Quoi qu’il en soit, la proscription apparaît ainsi comme la mise en œuvre dans des formes juridiques ordinaires de mesures politiques extraordinaires ; comme la normalisation ou à tout le moins une tentative de normalisation par le droit d’actes « anormaux ».

Cette normalisation prend un tour particulier aujourd’hui avec la sophistication des techniques de proscription et par la systématisation de la mémoire d’État. C’est là tout le problème des fichiers, fichiers dont la multiplication renseigne sur le fait que l’on est passé de mesures « accidentelles » à des mesures de gestion administrative ordinaire. Cela est vrai en matière pénale, mais plus vrai encore en matière de police administrative. Dans ce dernier cas, le fichage n’étant que la phase préalable de la mise à l’écart, il introduit dans un univers de proscription latente et donc permanente.

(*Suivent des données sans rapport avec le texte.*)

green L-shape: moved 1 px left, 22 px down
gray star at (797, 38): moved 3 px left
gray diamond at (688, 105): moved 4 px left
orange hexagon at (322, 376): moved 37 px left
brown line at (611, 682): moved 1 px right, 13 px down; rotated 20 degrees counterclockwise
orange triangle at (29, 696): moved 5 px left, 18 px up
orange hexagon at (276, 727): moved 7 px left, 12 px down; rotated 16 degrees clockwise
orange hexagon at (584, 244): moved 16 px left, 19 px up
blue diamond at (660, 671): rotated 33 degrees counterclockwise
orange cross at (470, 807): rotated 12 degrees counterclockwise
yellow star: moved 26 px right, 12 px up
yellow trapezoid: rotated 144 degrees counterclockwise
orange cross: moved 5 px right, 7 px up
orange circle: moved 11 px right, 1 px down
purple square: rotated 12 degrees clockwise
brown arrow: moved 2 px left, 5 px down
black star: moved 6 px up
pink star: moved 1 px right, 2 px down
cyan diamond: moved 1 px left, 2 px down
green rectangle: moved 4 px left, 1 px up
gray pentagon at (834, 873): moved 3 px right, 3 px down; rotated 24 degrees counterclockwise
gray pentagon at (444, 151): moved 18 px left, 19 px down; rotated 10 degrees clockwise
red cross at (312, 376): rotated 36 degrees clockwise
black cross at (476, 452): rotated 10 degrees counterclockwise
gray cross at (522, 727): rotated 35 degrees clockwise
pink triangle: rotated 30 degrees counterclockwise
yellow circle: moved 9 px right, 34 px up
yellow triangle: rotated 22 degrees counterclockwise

Ce fait – la réalisation de la proscription par le droit et le soin apporté aux formes – on en devine aisément les motifs. Il s’agit d’abord d’assurer, au moins en la forme, la légitimité de la mesure prise. Il s’agit aussi d’en garantir l’efficacité par le jeu des mécanismes juridiques, notamment d’exécution.

Mais cette rencontre entre proscription et droit, voire le caractère nécessaire de cette rencontre et l’adéquation parfaite entre la mesure politique et sa concrétisation juridique, peut susciter des interrogations plutôt gênantes dont la principale est la suivante : se pourrait-il que la proscription soit, ou soit devenue, consubstantielle au droit, qu’elle soit au principe du droit ? La question devient plus lancinante encore lorsque l’on prend pour référence le droit contemporain dans lequel les techniques de proscription semblent monnaie courante alors même que l’on se trouve en dehors de toute crise politique.

On se gardera bien de répondre à cette question à ce stade du colloque. Les communications qui vont suivre y pourvoiront, du moins on l’espère.

Reste que poser la question de cette manière – la proscription est-elle au principe du droit ? – transporte inévitablement le débat sur le terrain substantiel, car l’on touche, par delà le problème des techniques et procédés du droit, à la question des fins du droit.

II. Proscription et fins du droit

On doit d’abord remarquer que, tout en se banalisant en passant par le filtre formel du droit, la proscription n’en demeure pas moins un acte grave qui pose des problèmes juridiques de fond. Plus précisément, qualifier un acte ou une mesure d’acte ou de mesure de proscription, c’est ipso facto poser la question des valeurs qui sous-tendent le droit.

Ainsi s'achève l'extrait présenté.